The learning collaboration relied on cross-disciplinary expertise from both research partners and government ministries to overcome system barriers that include a lack of sufficient capacity for large-scale public health implementation.For promoting both teachers’ and students’ social-emotional wellbeing, the team included partners with expertise in child development, education, mental health, public health, prevention, and implementation science, and developed a Policy-Research-Mental Health Practice-Education Management partnership. They utilized partners’ strengths to develop and improve the design of a localized scalable implementation structure, intervention program manuals and products. This learning collaboration can be further leveraged for future policy implementation projects.

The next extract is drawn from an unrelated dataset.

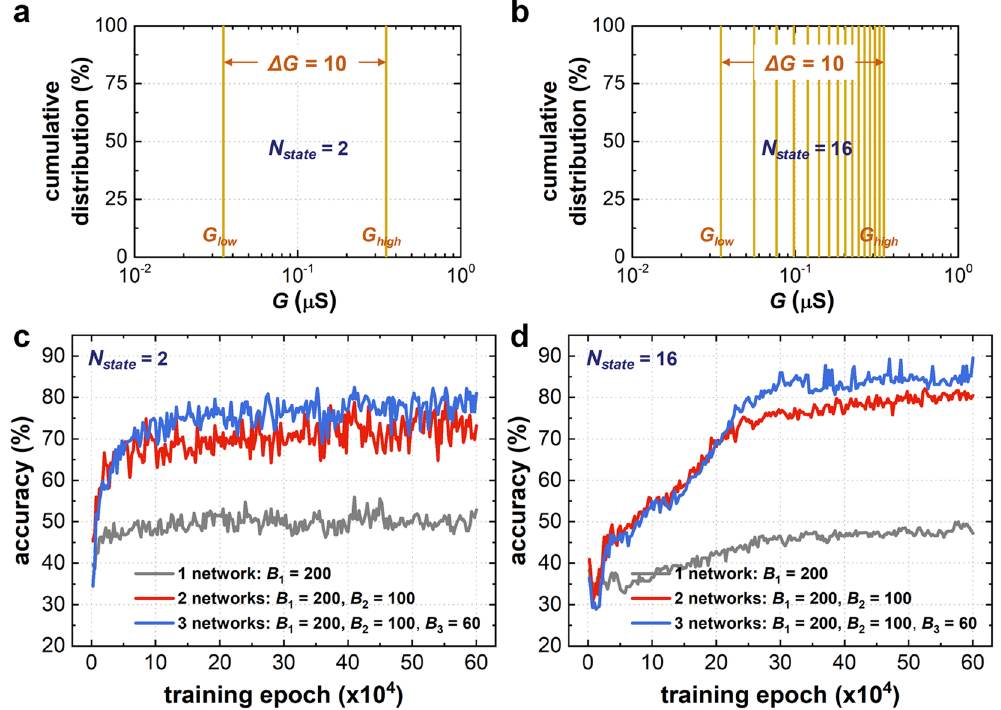
Figure 2. The distribution of synaptic device conductance ( G ) in the BNN when ( a ) N state is 2 and ( b ) N state is 16. It is assumed that there is no device-to-device variation, that is, all synaptic devices in the simulation have equivalent G high and G low values. The evolution of the classification accuracy as a function of the training epoch is shown for when ( c ) N state is 2 and ( d ) N state is 16. The simulated accuracy is obtained by repeating the simulation 10 times.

The system intervention strategy has previously been suggested as an effective way to address policy implementation gaps (ExpandNet 2020). Since 2007, the Ugandan government has proposed a series of reforms to strengthen the country’s mental health sectors. However, changes in the education system have been limited. Primary Teacher Colleges (PTCs) play a key role in providing Professional Development Programs to teachers and addressing school and teachers’ needs. Strengthening PTCs tutors’ capacities needed to provide SEL/mental health curricula to promote children’s and teachers’ mental health can be an efficient way to address the existing mental health needs in schools. The project developed a new train-the-trainer model to build PTCs’ capacity to take on the mental health promotion role. The trained PTC tutors were able to successfully implement the SEL intervention to teachers.
Family Engagement is critical to promoting students’ learning and mental health. Parents who are engaged in their children’s learning and can partner with teachers tend to have children with better social-emotional health than parents who are less engaged. For this project, the team trained teachers on family engagement strategies, which provide teachers with skills to work with parents to address high-risk students’ behavioral and learning challenges, contributing to students’ improvement in social-emotional wellbeing.